Quote of the day: “Perhaps our eyes need to be washed by our tears once in a while, so that we can see Life with a clearer view again.” —Alex Tan
My dear boss informed me yesterday that the office will be taking me out for a going-away-party lunch on Friday (with cocktails) and that I am to go home after the party because it doesn’t make sense to then go back to work, even though next Friday (July 9) is my official last day. I was really touched by this invitation and am looking forward to it.
So I’ve been brainstorming gift ideas to give my fellow comrades at the party. My closest friends know that I’m not really a “gift” person, meaning I’m not someone who buys “stuff” to give others. I’m more of a heartfelt, tell-you-I-love-you and appreciate-you kind of person. Thinking about Friday’s lunch has started to make this leap feel much more real, along with me filing away all the miscellaneous stuff on my desk. I continue to point out how influential the past month of busyness has affected me, and today I see clearly how detached I am from the reality of me about to step away from this office. I know there has to be way more emotion hidden beneath some layer inside of me because I am a super emotional person, and up to this point, the well has been pretty dry. I did, however, have a small breakthrough today.

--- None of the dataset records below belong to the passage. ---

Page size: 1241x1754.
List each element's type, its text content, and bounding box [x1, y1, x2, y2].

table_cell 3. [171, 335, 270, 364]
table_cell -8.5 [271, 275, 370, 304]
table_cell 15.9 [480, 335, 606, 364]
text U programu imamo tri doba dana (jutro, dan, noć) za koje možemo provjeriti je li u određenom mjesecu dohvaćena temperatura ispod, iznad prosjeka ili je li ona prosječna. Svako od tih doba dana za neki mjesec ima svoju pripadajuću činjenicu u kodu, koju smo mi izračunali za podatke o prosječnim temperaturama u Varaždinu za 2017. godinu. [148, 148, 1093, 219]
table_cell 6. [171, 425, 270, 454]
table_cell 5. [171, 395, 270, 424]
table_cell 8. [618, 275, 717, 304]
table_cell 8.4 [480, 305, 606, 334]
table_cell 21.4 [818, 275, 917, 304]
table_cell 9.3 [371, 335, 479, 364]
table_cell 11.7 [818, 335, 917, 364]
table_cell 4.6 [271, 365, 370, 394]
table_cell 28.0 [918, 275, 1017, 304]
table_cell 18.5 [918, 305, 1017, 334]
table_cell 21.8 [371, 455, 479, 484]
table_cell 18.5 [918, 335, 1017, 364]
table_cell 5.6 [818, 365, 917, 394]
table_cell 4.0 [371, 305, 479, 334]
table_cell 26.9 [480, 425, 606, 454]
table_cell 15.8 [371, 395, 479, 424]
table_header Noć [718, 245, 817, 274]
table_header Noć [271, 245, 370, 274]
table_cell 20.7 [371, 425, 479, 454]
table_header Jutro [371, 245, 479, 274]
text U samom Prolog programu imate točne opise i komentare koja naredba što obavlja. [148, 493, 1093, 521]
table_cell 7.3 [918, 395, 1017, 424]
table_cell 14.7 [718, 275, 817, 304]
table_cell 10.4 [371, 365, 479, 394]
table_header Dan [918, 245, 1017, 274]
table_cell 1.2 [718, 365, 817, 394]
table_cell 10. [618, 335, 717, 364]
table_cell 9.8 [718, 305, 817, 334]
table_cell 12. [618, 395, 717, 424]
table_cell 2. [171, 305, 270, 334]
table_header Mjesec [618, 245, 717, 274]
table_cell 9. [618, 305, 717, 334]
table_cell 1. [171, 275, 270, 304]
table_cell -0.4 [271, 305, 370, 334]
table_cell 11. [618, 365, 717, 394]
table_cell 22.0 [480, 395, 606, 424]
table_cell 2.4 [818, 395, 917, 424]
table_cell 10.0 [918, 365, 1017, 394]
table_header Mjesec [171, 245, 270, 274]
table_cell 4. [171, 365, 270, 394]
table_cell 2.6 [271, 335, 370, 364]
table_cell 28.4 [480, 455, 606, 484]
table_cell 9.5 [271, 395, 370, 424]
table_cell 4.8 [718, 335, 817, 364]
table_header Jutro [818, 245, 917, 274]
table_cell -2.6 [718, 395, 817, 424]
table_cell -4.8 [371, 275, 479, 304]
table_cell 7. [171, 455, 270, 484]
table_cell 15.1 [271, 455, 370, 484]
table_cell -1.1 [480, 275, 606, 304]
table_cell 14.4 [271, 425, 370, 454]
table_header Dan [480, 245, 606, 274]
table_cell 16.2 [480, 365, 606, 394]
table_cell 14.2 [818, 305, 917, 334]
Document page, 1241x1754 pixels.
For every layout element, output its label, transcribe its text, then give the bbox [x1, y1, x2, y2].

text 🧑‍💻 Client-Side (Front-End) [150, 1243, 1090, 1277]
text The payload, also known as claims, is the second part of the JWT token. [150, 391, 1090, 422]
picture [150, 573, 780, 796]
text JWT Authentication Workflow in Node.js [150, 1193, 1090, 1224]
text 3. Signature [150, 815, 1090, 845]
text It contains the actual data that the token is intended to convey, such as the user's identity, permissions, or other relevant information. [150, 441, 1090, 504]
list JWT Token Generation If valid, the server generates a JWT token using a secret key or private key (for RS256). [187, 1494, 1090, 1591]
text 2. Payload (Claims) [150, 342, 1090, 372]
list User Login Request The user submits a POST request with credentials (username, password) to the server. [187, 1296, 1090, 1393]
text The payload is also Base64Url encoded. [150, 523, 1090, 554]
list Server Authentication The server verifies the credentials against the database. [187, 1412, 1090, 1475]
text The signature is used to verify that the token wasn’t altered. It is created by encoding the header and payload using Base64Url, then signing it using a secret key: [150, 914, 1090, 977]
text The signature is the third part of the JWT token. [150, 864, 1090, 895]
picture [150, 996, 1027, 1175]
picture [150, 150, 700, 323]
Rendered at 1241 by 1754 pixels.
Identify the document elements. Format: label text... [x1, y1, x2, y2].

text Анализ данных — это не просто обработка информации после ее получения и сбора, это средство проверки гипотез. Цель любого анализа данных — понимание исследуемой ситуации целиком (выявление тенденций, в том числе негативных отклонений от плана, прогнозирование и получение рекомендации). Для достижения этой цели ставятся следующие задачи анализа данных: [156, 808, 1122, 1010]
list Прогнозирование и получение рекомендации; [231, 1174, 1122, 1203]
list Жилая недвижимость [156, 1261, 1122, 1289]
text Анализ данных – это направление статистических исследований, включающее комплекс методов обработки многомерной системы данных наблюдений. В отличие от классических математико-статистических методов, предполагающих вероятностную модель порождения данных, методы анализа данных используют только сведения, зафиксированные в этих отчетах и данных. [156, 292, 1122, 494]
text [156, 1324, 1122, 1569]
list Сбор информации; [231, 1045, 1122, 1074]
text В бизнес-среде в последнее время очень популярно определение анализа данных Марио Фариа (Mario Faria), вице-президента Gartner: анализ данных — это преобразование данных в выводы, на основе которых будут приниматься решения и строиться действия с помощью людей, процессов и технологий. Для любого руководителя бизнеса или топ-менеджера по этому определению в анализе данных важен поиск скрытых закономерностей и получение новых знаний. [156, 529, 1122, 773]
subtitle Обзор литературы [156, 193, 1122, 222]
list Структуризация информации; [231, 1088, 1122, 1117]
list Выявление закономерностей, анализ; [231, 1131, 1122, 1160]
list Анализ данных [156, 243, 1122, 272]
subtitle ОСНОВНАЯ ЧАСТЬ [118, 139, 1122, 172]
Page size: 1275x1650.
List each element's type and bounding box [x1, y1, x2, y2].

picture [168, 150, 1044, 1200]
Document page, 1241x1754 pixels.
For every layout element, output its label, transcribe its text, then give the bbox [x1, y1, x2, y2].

I wasn’t up for exercising on my lunch break because our morning meeting ran late and by the time we ended, I was too hungry to work out. I needed to eat lunch. So instead, after I ate, I journeyed to my favorite retreat spot on campus, the University’s chapel, and picked up a cup of coffee.
Last summer I spent many, many lunch hours in the chapel reading, praying or resting. It is a beautiful, majestic space. I often prayed for the wisdom, patience and spiritual strength to make a change in my work life. And now, one year later, I’m making the change … the layer began to peal.
I thanked the chapel for holding me this past year, for allowing me to express my feelings and for giving me a space to connect with my innate holiness. I cried in gratitude.